### [EXTRACT PROVIDED]
Fundraising by telephone Tree diagrams can organize problems having more than two stages. The figure shows probabilities for a charity calling potential donors by telephone. 24 Each person called is either a recent donor, a past donor, or a new prospect. At the next stage, the person called either does or does not pledge to contribute, with conditional probabilities that depend on the donor class to which the person belongs. Finally, those who make a pledge either do or don’t actually make a contribution. Suppose we randomly select a person who is called by the charity.

a. What is the probability that the person contributed to the charity?

### [RECORDS SHOWN]
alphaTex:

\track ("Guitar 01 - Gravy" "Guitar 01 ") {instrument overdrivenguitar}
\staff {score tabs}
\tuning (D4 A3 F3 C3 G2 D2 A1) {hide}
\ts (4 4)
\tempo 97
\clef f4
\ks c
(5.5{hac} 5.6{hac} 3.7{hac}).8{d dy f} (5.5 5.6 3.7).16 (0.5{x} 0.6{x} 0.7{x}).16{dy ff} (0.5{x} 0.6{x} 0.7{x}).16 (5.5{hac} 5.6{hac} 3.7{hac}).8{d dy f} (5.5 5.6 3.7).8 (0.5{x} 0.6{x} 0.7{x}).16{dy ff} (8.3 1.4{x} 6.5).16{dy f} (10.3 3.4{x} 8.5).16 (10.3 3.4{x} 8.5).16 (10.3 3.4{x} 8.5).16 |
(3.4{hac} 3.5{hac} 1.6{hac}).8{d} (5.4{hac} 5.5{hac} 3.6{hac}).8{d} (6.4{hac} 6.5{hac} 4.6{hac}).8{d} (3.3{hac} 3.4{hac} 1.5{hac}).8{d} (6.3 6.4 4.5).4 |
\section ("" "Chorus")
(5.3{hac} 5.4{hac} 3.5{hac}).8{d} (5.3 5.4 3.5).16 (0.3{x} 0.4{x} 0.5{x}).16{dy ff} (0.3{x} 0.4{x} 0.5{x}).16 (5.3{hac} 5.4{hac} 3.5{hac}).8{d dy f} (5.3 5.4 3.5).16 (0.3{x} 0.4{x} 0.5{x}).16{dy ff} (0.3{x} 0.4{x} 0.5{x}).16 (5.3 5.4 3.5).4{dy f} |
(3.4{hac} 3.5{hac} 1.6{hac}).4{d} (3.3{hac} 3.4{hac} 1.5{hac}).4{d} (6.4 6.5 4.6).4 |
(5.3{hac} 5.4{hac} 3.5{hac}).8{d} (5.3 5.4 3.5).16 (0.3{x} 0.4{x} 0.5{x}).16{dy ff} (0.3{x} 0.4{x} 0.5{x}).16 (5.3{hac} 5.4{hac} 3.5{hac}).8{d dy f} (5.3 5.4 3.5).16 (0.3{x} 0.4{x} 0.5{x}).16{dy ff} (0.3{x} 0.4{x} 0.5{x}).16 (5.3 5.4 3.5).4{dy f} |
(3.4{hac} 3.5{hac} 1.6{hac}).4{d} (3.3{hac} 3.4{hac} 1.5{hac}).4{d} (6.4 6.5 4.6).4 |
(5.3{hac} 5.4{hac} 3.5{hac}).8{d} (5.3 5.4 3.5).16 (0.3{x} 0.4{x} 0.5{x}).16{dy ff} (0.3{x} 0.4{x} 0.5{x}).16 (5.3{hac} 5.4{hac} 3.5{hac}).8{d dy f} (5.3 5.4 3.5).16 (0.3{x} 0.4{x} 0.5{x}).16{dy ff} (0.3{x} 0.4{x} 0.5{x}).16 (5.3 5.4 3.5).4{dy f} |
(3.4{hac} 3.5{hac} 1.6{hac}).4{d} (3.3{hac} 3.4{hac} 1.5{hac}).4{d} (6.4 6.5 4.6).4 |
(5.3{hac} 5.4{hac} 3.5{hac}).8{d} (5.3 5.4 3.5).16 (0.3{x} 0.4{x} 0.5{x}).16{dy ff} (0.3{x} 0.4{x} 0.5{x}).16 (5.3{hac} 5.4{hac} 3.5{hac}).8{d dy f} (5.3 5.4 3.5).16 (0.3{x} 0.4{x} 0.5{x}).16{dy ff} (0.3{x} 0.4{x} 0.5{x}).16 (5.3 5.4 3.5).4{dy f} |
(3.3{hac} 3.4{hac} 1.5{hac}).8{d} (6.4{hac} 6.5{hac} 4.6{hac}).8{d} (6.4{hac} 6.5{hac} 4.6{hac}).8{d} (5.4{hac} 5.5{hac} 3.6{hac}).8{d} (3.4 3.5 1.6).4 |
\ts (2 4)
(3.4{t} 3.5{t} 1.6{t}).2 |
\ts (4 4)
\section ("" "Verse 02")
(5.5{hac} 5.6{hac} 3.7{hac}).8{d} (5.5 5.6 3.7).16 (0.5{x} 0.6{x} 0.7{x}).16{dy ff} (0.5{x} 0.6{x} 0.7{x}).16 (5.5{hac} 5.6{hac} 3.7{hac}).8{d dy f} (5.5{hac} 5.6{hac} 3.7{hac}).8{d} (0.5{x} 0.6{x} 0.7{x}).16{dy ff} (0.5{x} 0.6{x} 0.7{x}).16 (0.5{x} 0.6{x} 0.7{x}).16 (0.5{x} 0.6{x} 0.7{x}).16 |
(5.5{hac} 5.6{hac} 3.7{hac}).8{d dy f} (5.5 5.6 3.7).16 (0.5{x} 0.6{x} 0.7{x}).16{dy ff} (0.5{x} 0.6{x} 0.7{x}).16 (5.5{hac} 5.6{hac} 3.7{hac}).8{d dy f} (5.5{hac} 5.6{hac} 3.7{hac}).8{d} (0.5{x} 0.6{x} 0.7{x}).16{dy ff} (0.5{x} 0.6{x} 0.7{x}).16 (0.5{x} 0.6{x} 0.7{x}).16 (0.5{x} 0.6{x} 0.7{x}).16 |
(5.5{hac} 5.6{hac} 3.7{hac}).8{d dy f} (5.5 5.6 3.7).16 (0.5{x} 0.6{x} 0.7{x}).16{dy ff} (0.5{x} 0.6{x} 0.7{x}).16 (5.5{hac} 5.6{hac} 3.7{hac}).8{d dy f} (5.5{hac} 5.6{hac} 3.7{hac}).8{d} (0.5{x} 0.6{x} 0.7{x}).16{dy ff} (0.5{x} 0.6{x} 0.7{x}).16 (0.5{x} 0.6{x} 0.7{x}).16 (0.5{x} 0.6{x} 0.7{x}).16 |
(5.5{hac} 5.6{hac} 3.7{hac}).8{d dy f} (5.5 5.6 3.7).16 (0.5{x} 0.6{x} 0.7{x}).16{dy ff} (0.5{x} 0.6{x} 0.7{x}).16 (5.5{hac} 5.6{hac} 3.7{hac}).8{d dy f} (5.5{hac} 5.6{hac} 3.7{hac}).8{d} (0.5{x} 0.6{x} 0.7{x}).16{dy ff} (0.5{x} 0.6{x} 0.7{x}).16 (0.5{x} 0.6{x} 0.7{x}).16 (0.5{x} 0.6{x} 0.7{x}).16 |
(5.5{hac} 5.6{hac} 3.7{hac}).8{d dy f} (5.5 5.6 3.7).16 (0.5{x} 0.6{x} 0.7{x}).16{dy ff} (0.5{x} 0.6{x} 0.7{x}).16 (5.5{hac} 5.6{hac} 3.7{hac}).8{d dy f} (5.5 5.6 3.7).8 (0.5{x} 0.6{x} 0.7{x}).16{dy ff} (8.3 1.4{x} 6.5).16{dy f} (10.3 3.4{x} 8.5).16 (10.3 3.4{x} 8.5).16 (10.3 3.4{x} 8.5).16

### [EXERCISE OBJECTIVE]
Reproduce verbatim the part of the telephone fundraising problem starting with "Fundraising by telephone" and going on through "by the charity.".

### [ANSWER TO THE TASK]
Fundraising by telephone Tree diagrams can organize problems having more than two stages. The figure shows probabilities for a charity calling potential donors by telephone. 24 Each person called is either a recent donor, a past donor, or a new prospect. At the next stage, the person called either does or does not pledge to contribute, with conditional probabilities that depend on the donor class to which the person belongs. Finally, those who make a pledge either do or don’t actually make a contribution. Suppose we randomly select a person who is called by the charity.